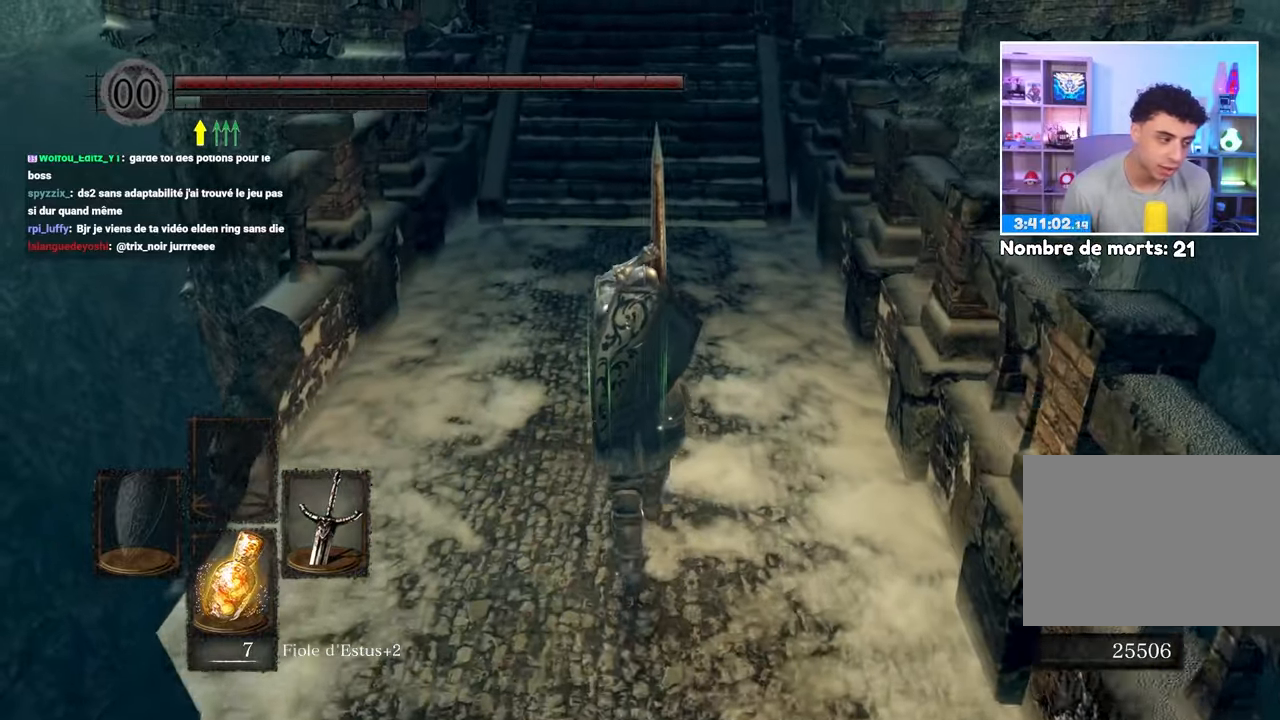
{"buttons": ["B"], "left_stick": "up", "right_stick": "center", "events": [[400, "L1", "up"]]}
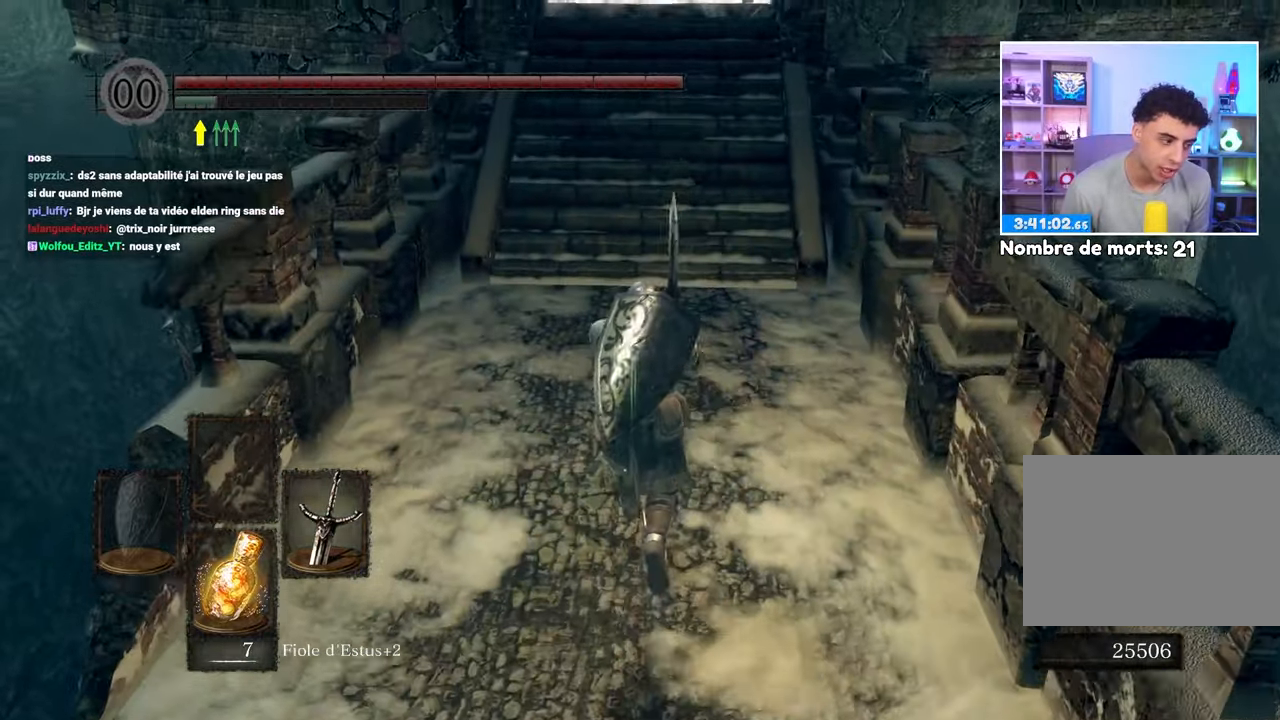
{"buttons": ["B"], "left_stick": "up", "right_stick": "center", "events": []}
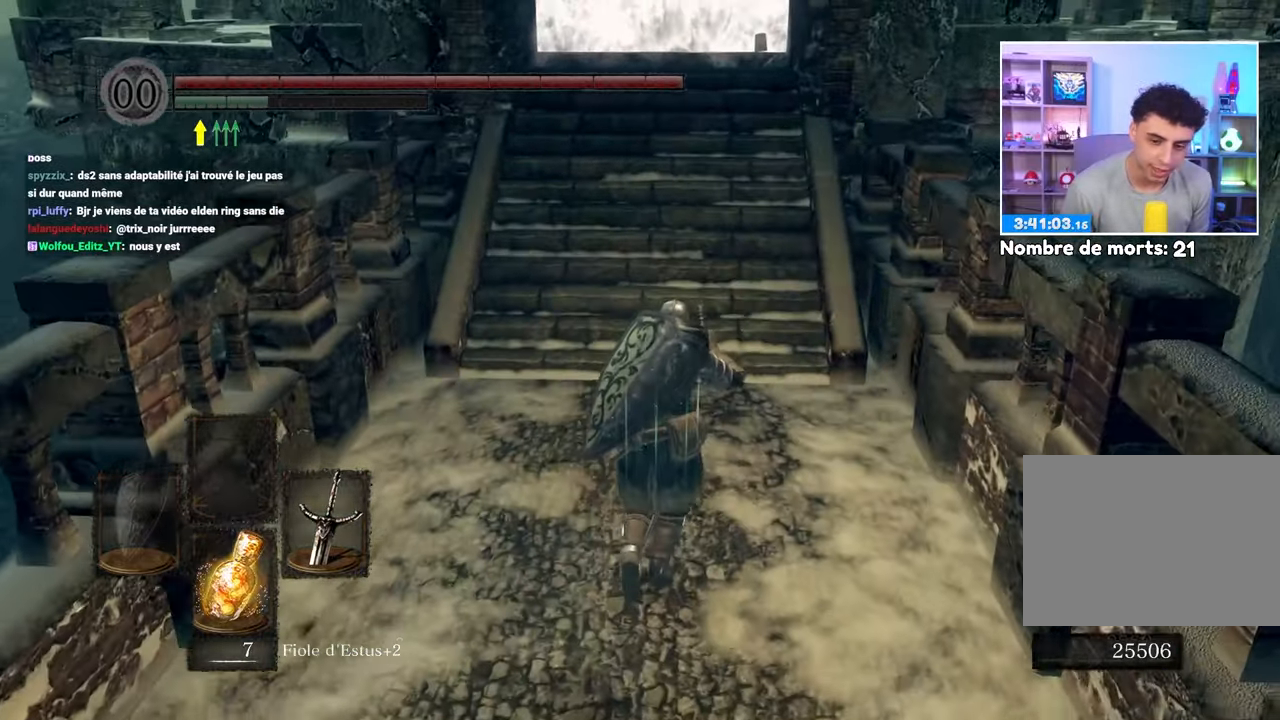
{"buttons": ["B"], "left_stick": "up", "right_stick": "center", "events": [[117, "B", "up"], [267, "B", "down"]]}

==========

Each line above should be output exactly, apart from the pictures.

- **Output below**
{"buttons": ["B"], "left_stick": "up", "right_stick": "center", "events": [[400, "L1", "up"]]}
{"buttons": ["B"], "left_stick": "up", "right_stick": "center", "events": []}
{"buttons": ["B"], "left_stick": "up", "right_stick": "center", "events": [[117, "B", "up"], [267, "B", "down"]]}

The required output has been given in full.